Pelas próprias circunstâncias temporais, “o Alto Madeira deixa um legado, mas também uma lacuna difícil de ser preenchida”, afirmou o presidente da Fiero.

Para além das questões culturais, a diretoria da Fiero entende que o fechamento de uma indústria não é positivo para o momento econômico que o Brasil atravessa. Além da peculiaridade da própria atividade jornalística, a Fiero também contempla que o encerramento das atividades de uma indústria gráfica elimina postos de trabalho e enfraquece a economia local.

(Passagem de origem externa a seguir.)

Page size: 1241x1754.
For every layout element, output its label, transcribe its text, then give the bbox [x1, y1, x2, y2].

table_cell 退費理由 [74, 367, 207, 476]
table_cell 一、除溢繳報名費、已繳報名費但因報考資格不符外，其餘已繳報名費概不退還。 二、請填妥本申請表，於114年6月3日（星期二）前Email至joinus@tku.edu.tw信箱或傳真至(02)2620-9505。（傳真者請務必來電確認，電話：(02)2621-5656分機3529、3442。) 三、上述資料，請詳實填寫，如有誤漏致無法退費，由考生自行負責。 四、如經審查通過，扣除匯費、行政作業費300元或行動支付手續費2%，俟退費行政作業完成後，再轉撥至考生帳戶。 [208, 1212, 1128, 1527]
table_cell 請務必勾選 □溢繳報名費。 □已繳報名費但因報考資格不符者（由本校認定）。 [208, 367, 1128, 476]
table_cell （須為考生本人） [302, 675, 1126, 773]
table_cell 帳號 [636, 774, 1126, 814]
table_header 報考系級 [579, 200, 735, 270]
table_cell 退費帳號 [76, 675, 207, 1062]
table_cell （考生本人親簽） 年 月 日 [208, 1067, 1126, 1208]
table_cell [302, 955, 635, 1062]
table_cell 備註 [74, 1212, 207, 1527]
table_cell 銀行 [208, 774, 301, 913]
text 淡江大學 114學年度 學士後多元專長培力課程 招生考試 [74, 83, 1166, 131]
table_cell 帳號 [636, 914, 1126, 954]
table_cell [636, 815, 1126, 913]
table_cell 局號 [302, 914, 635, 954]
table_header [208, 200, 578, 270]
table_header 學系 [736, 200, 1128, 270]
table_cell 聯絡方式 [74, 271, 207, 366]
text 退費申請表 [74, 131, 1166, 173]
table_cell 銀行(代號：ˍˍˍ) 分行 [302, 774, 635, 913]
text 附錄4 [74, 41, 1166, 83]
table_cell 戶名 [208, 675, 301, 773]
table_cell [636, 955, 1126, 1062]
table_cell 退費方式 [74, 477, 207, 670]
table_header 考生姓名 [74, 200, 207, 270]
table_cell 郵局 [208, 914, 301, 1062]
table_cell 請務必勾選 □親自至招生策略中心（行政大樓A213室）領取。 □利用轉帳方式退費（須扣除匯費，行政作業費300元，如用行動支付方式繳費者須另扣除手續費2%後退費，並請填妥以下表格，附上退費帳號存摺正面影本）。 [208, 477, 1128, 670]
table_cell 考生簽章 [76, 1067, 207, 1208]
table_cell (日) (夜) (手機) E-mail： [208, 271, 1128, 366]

Instalado em Porto Velho desde 1917 como parte do Condomínio dos Diários Associados, de Assis Chateaubriand, o Alto Madeira testemunhou importantes fatos da história e evolução de Rondônia e desde a sua fundação alimentou polêmicas, uma delas com o cientista Osvaldo Cruz, que veio a Santo Antônio do Rio Madeira e, espantando-se com a ocorrência de epidemias, comparou a Amazônia ao inferno.

Para Marcelo Thomé, com a força da marca conhecida dos rondonienses há mais de um século e caso a família detentora do título decida, o Alto Madeira pode facilmente migrar para as plataformas digitais e se beneficiar do know how de mais de cem anos de história.